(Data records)
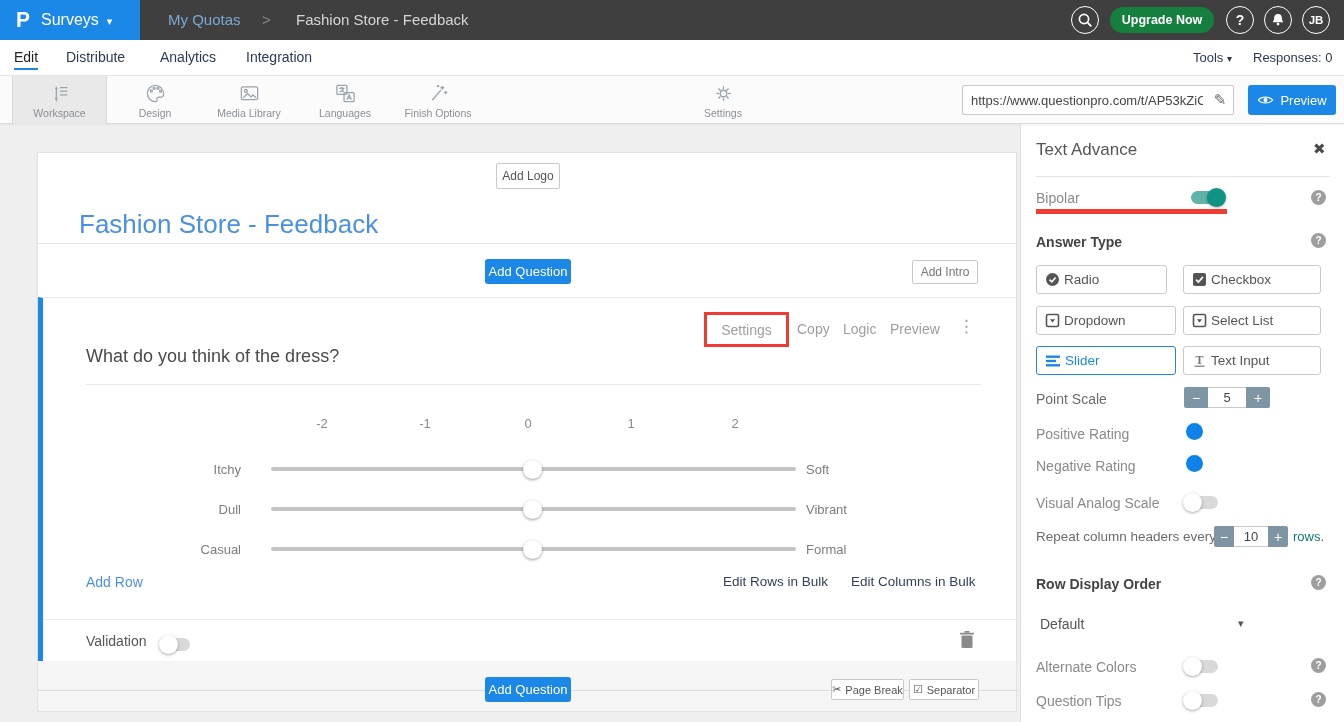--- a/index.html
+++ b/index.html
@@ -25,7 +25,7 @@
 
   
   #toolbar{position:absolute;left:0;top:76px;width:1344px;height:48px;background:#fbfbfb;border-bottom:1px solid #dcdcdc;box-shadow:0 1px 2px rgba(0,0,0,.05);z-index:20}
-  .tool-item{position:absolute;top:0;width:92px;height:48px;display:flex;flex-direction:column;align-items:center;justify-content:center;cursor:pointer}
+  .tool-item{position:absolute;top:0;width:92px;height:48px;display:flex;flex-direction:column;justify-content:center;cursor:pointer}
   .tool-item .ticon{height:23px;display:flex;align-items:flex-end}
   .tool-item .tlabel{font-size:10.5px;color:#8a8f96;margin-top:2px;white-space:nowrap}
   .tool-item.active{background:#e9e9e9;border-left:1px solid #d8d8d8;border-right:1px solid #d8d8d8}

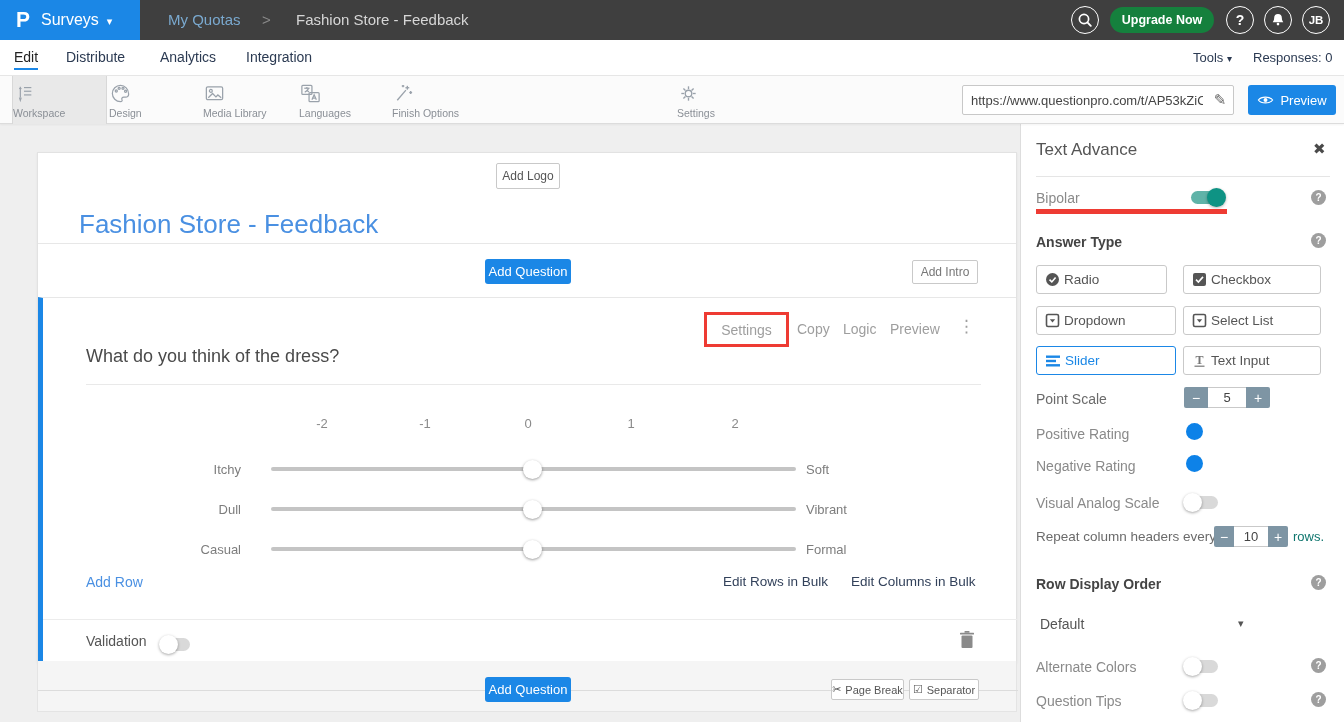--- a/index.html
+++ b/index.html
@@ -398,7 +398,7 @@
       <input class="step-input" style="width: 34px;" value="10">
       <button class="step-btn right" style="width:20px">+</button>
     </div>
-    <span class="p-label" style="left:272px;top:405px;font-size:13px;color:#0f766e">rows.</span>
+    <span class="p-label" style="left:272px;top:425px;font-size:17px;color:#ef4444">rows.</span>
 
     <span class="p-label bold" style="top:452px">Row Display Order</span>
     <span class="help-icon" style="top:451px">?</span>

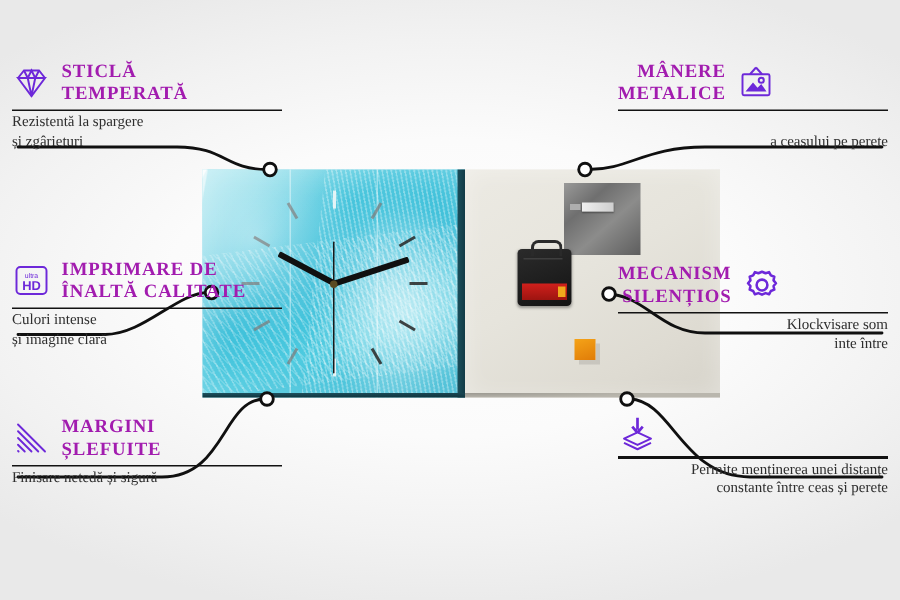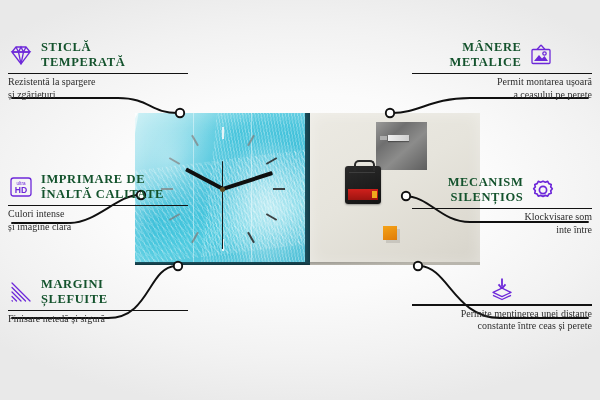--- a/index.html
+++ b/index.html
@@ -96,7 +96,7 @@
   .callout .head{display:flex;align-items:center;gap:7px;}
   .callout.left .head{justify-content:flex-start;}
   .callout.right .head{justify-content:center;}
-  .ttl{font-size:12.5px;font-weight:700;letter-spacing:.6px;color:#14532d;line-height:1.18;
+  .ttl{font-size:12.5px;font-weight:700;letter-spacing:.6px;color:#a21caf;line-height:1.18;
        font-family:"Liberation Serif",serif;text-transform:uppercase;}
   .callout.left .ttl{text-align:left;}
   .callout.right .ttl{text-align:right;}

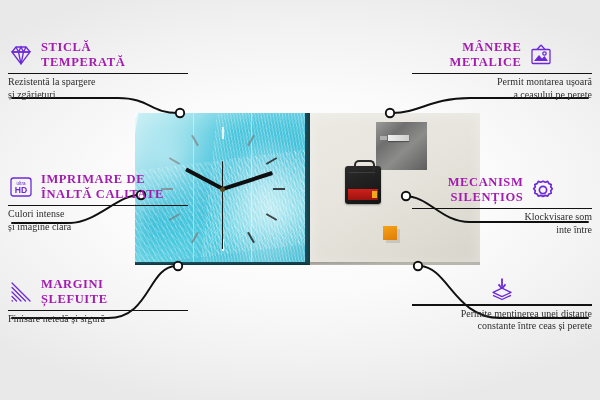--- a/index.html
+++ b/index.html
@@ -95,7 +95,7 @@
   .callout{position:absolute;width:180px;}
   .callout .head{display:flex;align-items:center;gap:7px;}
   .callout.left .head{justify-content:flex-start;}
-  .callout.right .head{justify-content:center;}
+  .callout.right .head{justify-content:flex-start;}
   .ttl{font-size:12.5px;font-weight:700;letter-spacing:.6px;color:#a21caf;line-height:1.18;
        font-family:"Liberation Serif",serif;text-transform:uppercase;}
   .callout.left .ttl{text-align:left;}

### YOUR TASK
A single number is expected: how many lines of the data hold the string "span".

### WRITTEN REPLY
4